According to my bits/stl_vector.hpp header, the only data members are _M_start, _M_finish and _M_end_of_storage, which are pointers to the beginning, end, and memory block end of the vector. That's all the information a vector holds (it is a thin wrapper around a dynamically allocated array, after all).

That should help you debug. Check their values, see if you've overwritten them somehow.
"Debugging is twice as hard as writing the code in the first place. Therefore, if you write the code as cleverly as possible, you are, by definition, not smart enough to debug it." — Brian W. Kernighan
Don't use the [] operator on a vector. Use vImage.at(index) in place of vImage[index]. at() will throw an exception which can be examined in the debugger. The [] operator in vector is for people who are porting c programs to stl/c++
Quote:
Original post by markr
Just checking up on this one though...

You aren't by any chance, adding or removing elements from a vector whilst holding iterators to it are you?

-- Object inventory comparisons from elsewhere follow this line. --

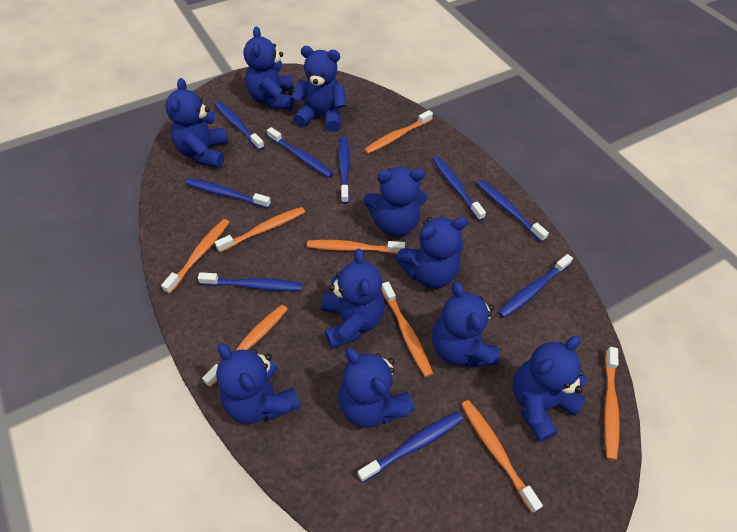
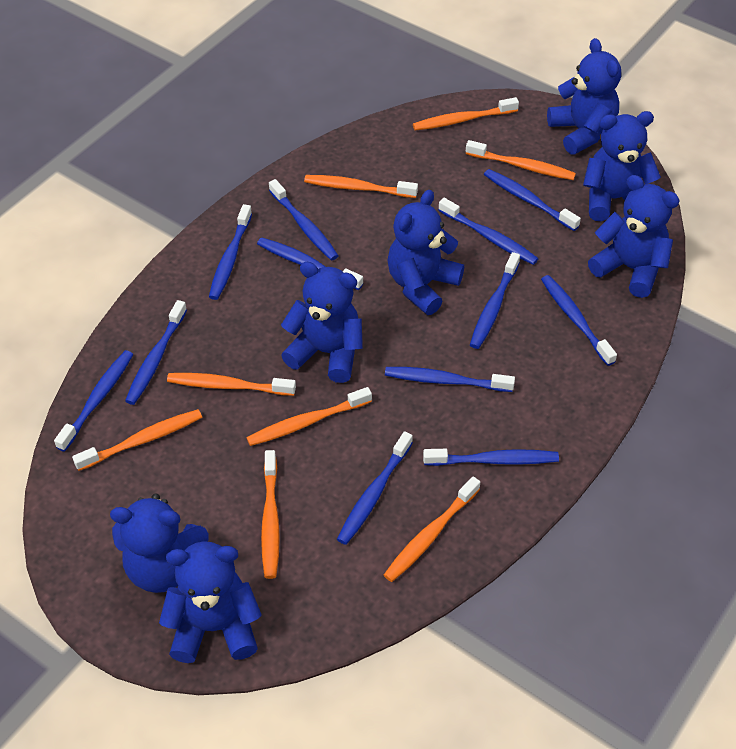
blue teddy bear: [165,78,228,168] [216,343,300,424] [244,26,294,110] [291,46,347,132] [322,248,385,349] [338,348,415,428] [363,167,427,237] [395,216,468,288] [432,282,500,367] [513,336,587,442] = 10 -> [110,493,209,593] [159,541,262,663] [281,262,363,383] [387,190,464,315] [547,38,621,154] [583,111,661,221] [588,175,680,298] = 7
blue toothbrush: [185,178,271,208] [198,272,302,291] [215,101,264,150] [267,127,333,178] [338,137,350,204] [358,412,463,482] [433,156,486,221] [477,180,549,242] [498,254,573,318] = 9 -> [54,350,133,452] [125,300,187,405] [209,204,252,300] [257,237,363,290] [269,179,339,261] [337,431,413,545] [385,367,515,392] [423,449,559,466] [438,198,538,265] [470,252,520,349] [484,169,581,231] [541,275,617,366] = 12

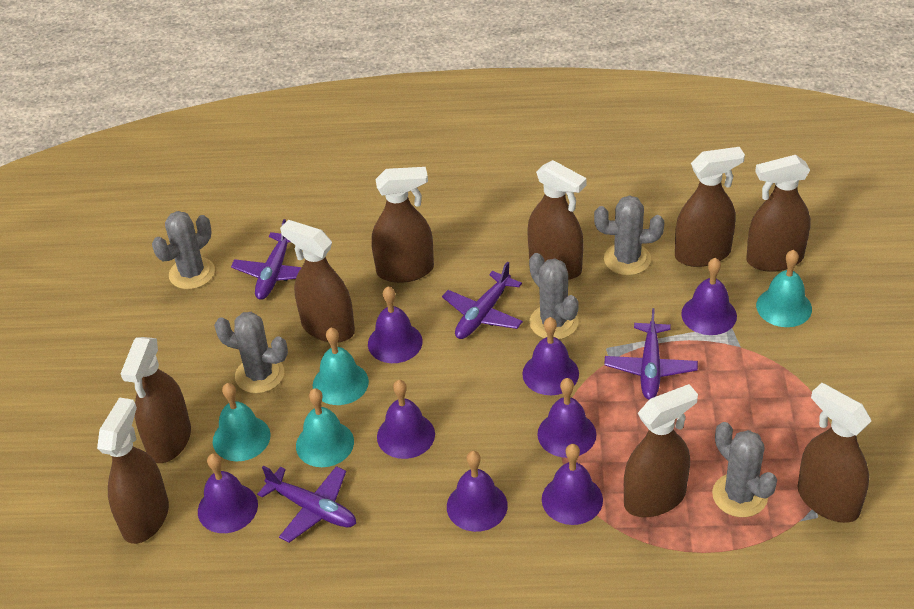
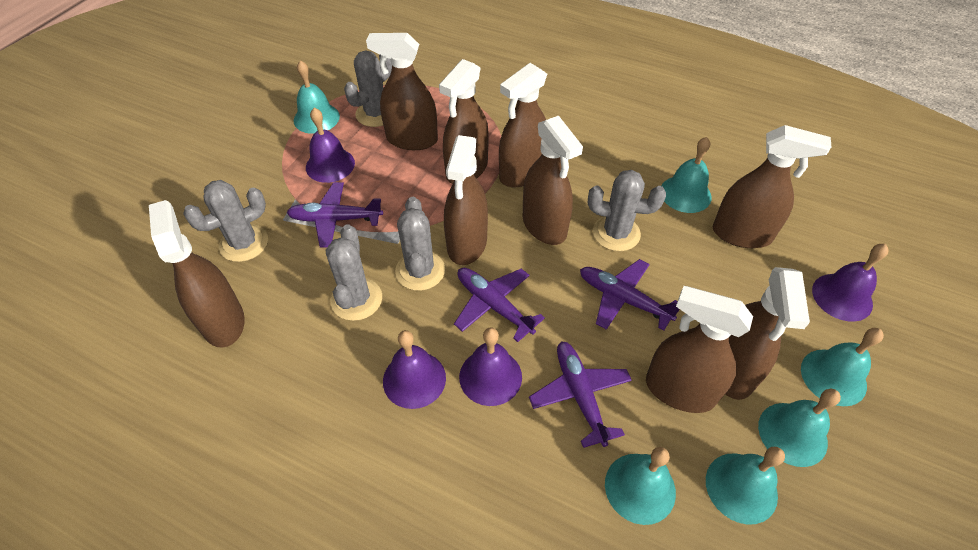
purple bell: [198,453,258,533] [368,287,422,363] [377,380,435,459] [447,451,508,532] [522,317,579,395] [537,378,596,458] [542,444,603,525] [681,258,737,335] = 8 -> [306,108,355,183] [383,330,446,409] [459,328,522,406] [812,244,889,322] = 4
turquoise bell: [213,383,271,461] [296,388,354,467] [313,328,369,405] [756,250,812,327] = 4 -> [294,60,340,134] [605,447,676,525] [661,137,711,213] [706,447,785,525] [758,388,841,467] [801,328,884,406] = 6

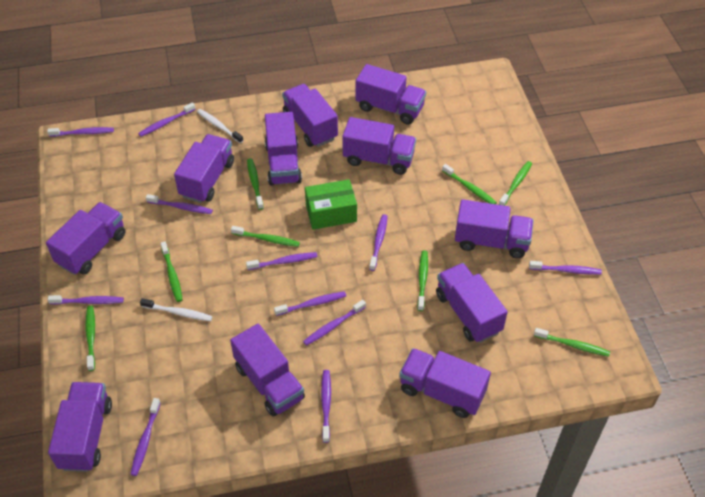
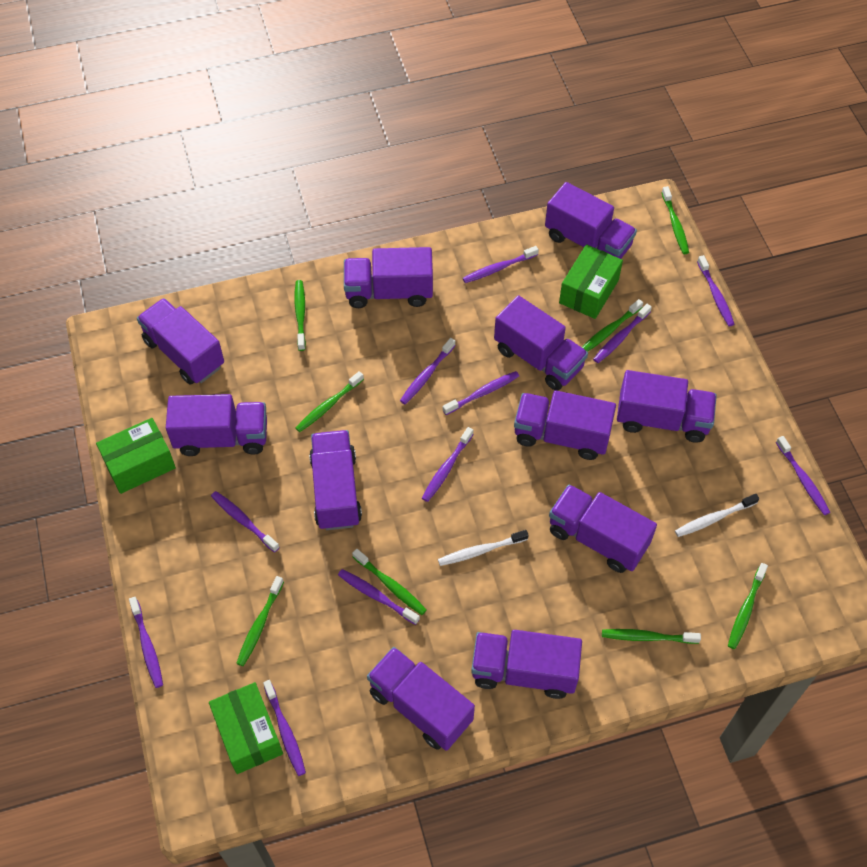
green box: [305,179,357,230] = 1 -> [96,418,176,494] [209,682,283,774] [559,245,623,319] = 3

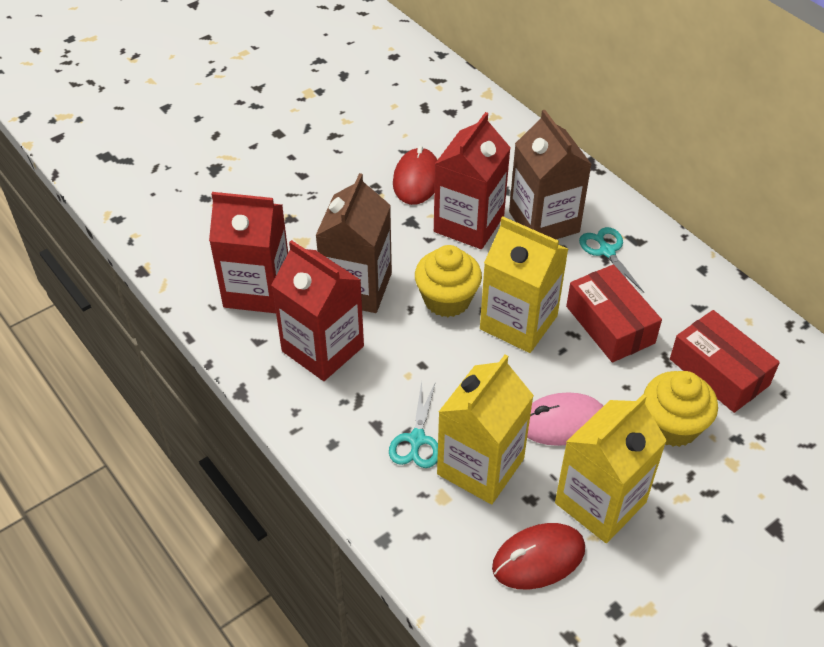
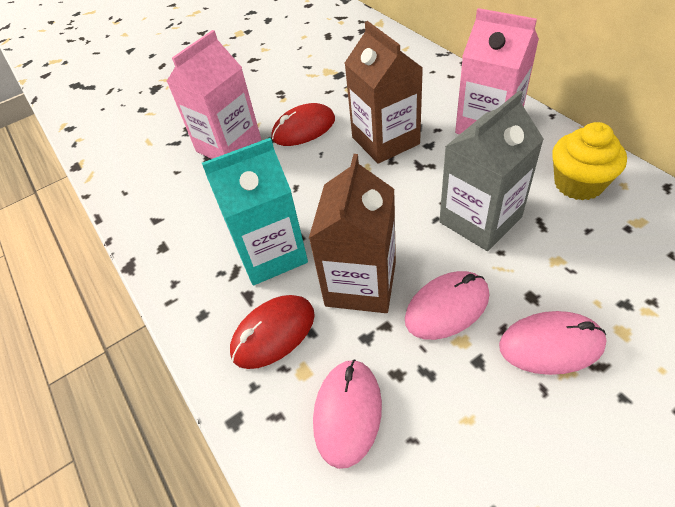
grey carton: none = 0 -> [439,90,544,251] = 1
pink carton: none = 0 -> [167,30,261,159] [455,8,539,134] = 2
pink mouse: [527,392,603,446] = 1 -> [313,359,382,469] [405,271,489,340] [499,311,607,375] = 3
red box: [566,265,662,362] [670,310,780,413] = 2 -> none = 0
red carton: [209,192,288,313] [272,240,364,381] [434,112,511,249] = 3 -> none = 0
turquoise carton: none = 0 -> [202,138,308,285] = 1
turquoise scissors: [389,381,438,468] [579,227,644,293] = 2 -> none = 0
yellow carton: [437,354,534,504] [480,217,568,353] [555,394,667,543] = 3 -> none = 0
yellow cupcake: [415,245,482,317] [644,371,718,447] = 2 -> [552,122,627,201] = 1

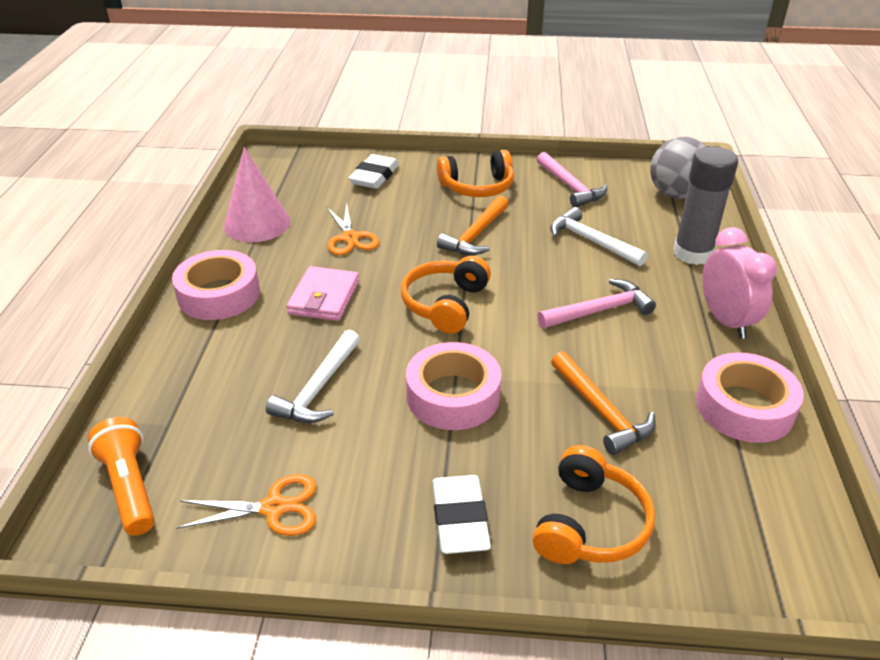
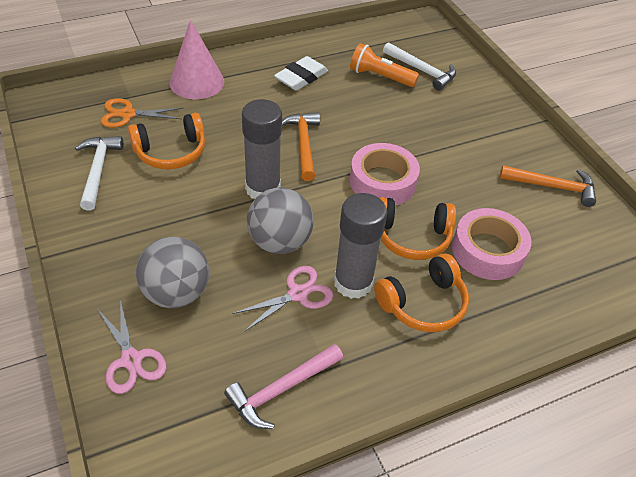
grey ball: [650,137,707,199] = 1 -> [136,237,209,308] [247,187,314,254] = 2
grey glue stick: [673,146,738,265] = 1 -> [242,99,282,199] [334,193,387,299] = 2
orange scissors: [176,474,316,536] [327,203,379,255] = 2 -> [101,98,183,128] = 1
pink clock: [702,227,777,339] = 1 -> none = 0
pink hammer: [537,152,607,207] [537,279,656,328] = 2 -> [224,344,343,429] = 1
pink scissors: none = 0 -> [98,300,167,394] [232,266,333,332] = 2
pink tape: [172,250,260,320] [406,342,501,430] [696,352,804,443] = 3 -> [350,143,420,206] [452,208,531,280] = 2
pink wallet: [286,266,359,321] = 1 -> none = 0
white eraser: [349,154,399,189] [432,475,491,554] = 2 -> [274,56,328,90] = 1

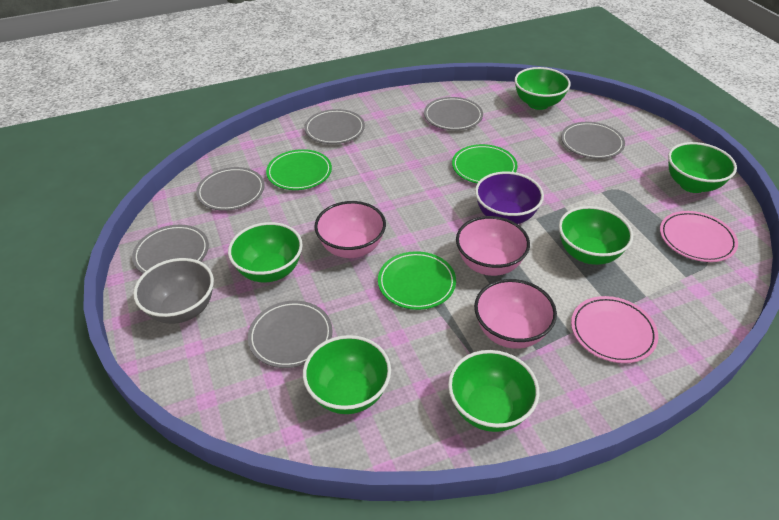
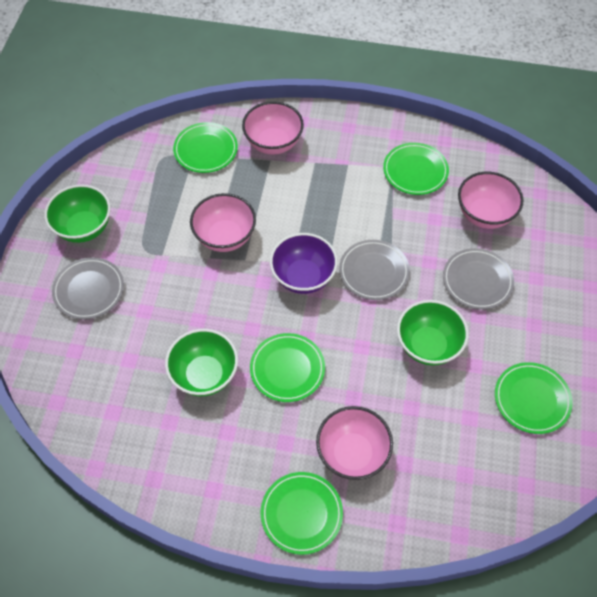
green bowl: [228,222,303,282] [303,335,391,414] [448,350,539,432] [514,67,571,110] [559,206,633,265] [668,142,737,193] = 6 -> [44,184,111,243] [165,329,238,396] [397,300,469,366] = 3
green plate: [266,149,332,190] [378,251,456,310] [452,144,518,183] = 3 -> [173,122,238,173] [250,333,325,402] [261,472,343,555] [383,143,449,195] [495,362,573,434] = 5
grey bowl: [133,258,214,324] = 1 -> none = 0
grey plate: [132,225,209,274] [196,167,265,211] [248,301,332,368] [304,109,365,144] [424,97,483,130] [561,122,625,159] = 6 -> [52,257,124,320] [339,240,410,300] [443,248,514,310] = 3
pink bowl: [314,201,386,258] [456,216,530,276] [474,279,557,349] = 3 -> [190,193,256,252] [242,101,304,155] [316,406,393,480] [458,172,523,229] = 4
pink plate: [571,296,658,363] [660,211,738,262] = 2 -> none = 0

Vector is not safe for you to hold iterators while modifying its size. This will break equally regardless of implementation, but the exact size at which it will break may not be the same.

Mark
Then you can do
iter = some_list.begin();  while(iter != some_list.end())  {    if(something())    {      //okay, continue loop      iter++;    }    else    {      //kill current       iter = some_list.erase(iter);    }  }
--monkey
strace is almost never useful for Linux debugging. Use gdb to examine the state of the program when it crashes. Compile without optimizations. Run it under valgrind to see if you're overwriting the stack somewhere or there's another memory issue. Chances are it's not the vector itself.

It's often very prudent to use C I/O in C++, to whoever asked why.

[Edit] Eek, didn't mean to raise the semi-dead, sorry.